Asked to list some major political accomplishments, Mr. Tibbetts points to the Freedom of Information Law and the new Constitution. Since that document allows people-initiated referenda, Cayman's first referendum endorsing the new Constitution was a memorable experience for him.
He also values the work he's put into agriculture. Farming is one of his favourite hobbies (fishing and a good game of dominoes are the others), and he strongly believes that while agriculture has great potential in Cayman, it also needs encouragement.
"We should aim to be as self-sufficient as possible," he says. "And with more people using innovative methods to produce fresh vegetables, herbs and spices, we can be. We are definitely seeing more local produce, beef and pork on supermarket shelves now."
He also takes pride in the Market at the Grounds which provides the community with local produce, meats and fish, as well as being a social gathering place.
When this modest man learned that he was made an OBE, his initial surprise gave way to humility and a feeling of privilege to be joining the ranks of Cayman's other OBEs.
And with continuing support from wife Shirley Ann, daughters Jacynth and Janelle, son Jared, and siblings Mexi Ann Grant, Denniston and Garth, Mr. Tibbetts looks forward to giving additional years of service.
He is also grateful for the values that his teachers instilled in him at an early age, particularly the importance of integrity and of being true to self. His advice to young people who face increasing challenges:
"Hold fast to our traditional values, including resiliency and friendliness. Be secure in the knowledge that hard work and dedication are the cornerstones of success."

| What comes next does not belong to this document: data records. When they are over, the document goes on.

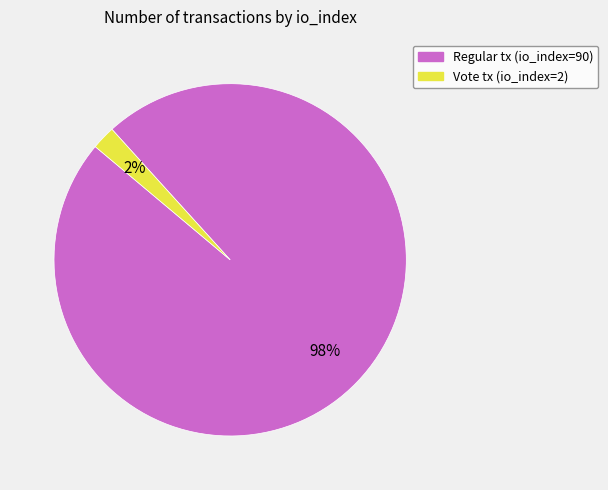

Rank the categories by value from highest to lowest.

Regular tx (io_index=90), Vote tx (io_index=2)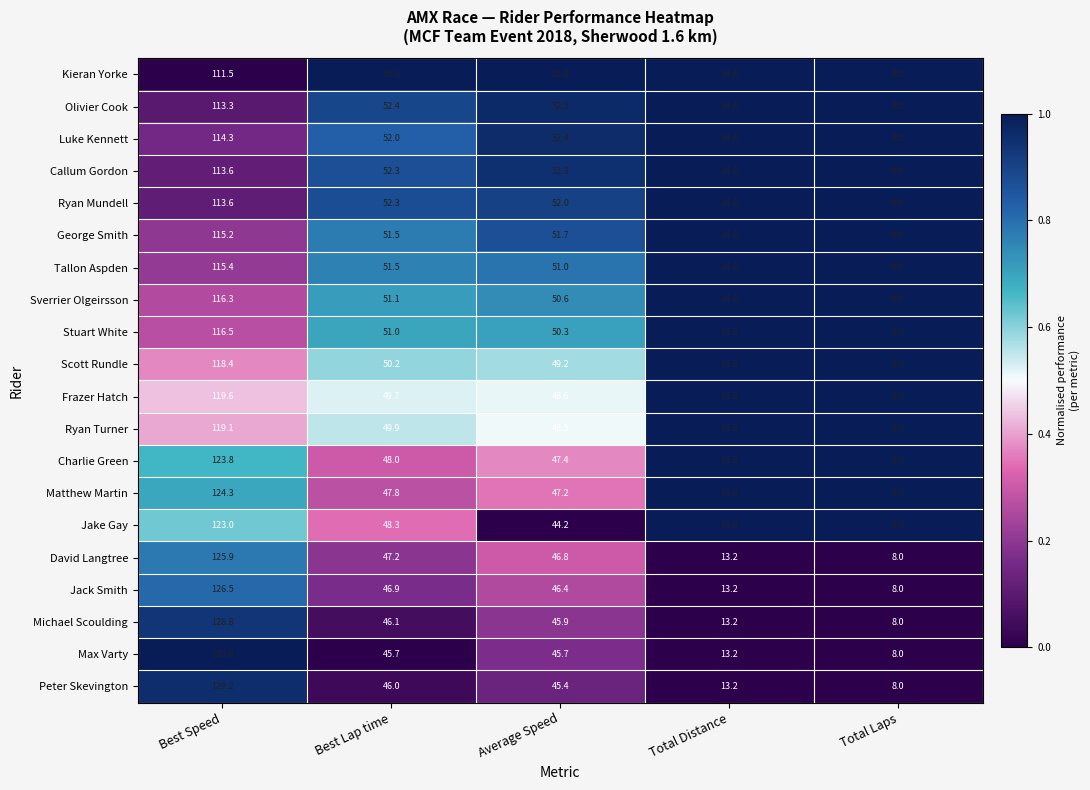

At which category does the chart reach its minimum across all series?

Total Laps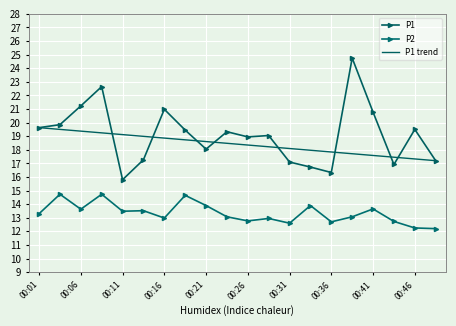

True or false: P1 trend and P2 intersect in this chart.

False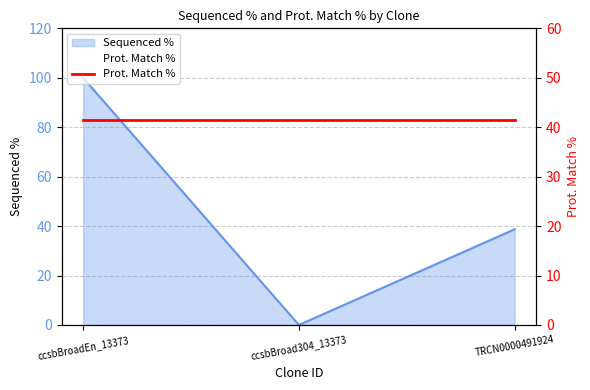

What is the sum of the values at ccsbBroadEn_13373 and ccsbBroad304_13373?

100.0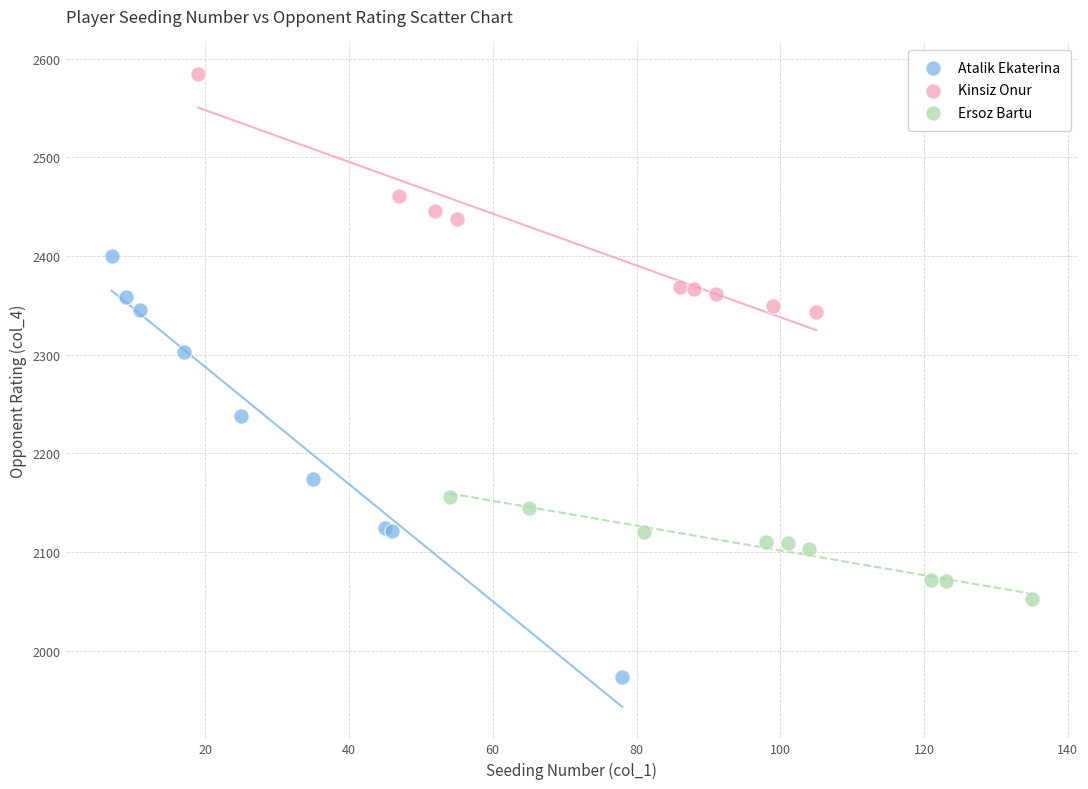

Which series has the widest spread of Y values?

Atalik Ekaterina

His parents ensured their children did just that. Coming from a typical seafarer's family he comments, "I realised later in life that both parents played vital roles. My mother (Selma) made sure that we understood that our father (Darwin Leach Tibbetts) was away to earn a living and raise his family."
Today, Mr. D. Kurt Tibbetts hopes the community will remain God-fearing, retaining heritage, culture and "all we know to be Caymanian, especially family values."